What is required: With the line containing "1. Protein purification" as the start and the line containing "2. Protein purification" as the end, transcribe that span of the entries below exactly, including both.

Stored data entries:
Start of Block

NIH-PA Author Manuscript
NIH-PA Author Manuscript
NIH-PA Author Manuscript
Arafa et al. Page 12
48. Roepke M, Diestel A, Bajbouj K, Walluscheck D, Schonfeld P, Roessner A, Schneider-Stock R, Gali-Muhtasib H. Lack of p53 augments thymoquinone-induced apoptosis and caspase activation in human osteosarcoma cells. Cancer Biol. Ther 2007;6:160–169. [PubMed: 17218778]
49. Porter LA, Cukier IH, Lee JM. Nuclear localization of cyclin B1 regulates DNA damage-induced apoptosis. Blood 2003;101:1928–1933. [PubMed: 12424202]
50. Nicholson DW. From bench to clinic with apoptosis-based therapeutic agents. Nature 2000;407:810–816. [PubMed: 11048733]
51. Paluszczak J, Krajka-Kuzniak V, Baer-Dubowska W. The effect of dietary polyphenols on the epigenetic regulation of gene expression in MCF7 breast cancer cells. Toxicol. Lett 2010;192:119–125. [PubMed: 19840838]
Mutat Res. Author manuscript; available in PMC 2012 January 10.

End of Block
Start of Block

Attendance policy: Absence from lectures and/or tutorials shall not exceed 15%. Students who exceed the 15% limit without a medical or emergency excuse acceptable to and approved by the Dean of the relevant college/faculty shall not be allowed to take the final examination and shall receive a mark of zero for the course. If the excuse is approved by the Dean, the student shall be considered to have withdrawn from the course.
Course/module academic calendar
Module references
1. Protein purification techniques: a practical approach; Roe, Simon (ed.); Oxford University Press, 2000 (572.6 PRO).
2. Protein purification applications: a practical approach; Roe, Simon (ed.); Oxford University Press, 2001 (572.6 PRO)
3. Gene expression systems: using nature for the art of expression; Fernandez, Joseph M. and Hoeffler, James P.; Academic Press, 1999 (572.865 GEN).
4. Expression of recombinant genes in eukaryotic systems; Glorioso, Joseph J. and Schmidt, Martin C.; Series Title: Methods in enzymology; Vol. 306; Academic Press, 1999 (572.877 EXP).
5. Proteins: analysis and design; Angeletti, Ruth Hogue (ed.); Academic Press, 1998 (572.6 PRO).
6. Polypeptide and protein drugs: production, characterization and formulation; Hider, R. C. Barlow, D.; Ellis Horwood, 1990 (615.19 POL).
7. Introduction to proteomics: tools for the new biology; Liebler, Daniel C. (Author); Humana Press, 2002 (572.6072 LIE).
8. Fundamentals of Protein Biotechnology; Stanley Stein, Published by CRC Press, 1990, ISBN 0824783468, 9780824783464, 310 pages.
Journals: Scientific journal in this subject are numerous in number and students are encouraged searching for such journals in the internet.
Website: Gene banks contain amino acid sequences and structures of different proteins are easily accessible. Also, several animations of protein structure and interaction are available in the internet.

End of Block

Exercise response:
1. Protein purification techniques: a practical approach; Roe, Simon (ed.); Oxford University Press, 2000 (572.6 PRO).
2. Protein purification applications: a practical approach; Roe, Simon (ed.); Oxford University Press, 2001 (572.6 PRO)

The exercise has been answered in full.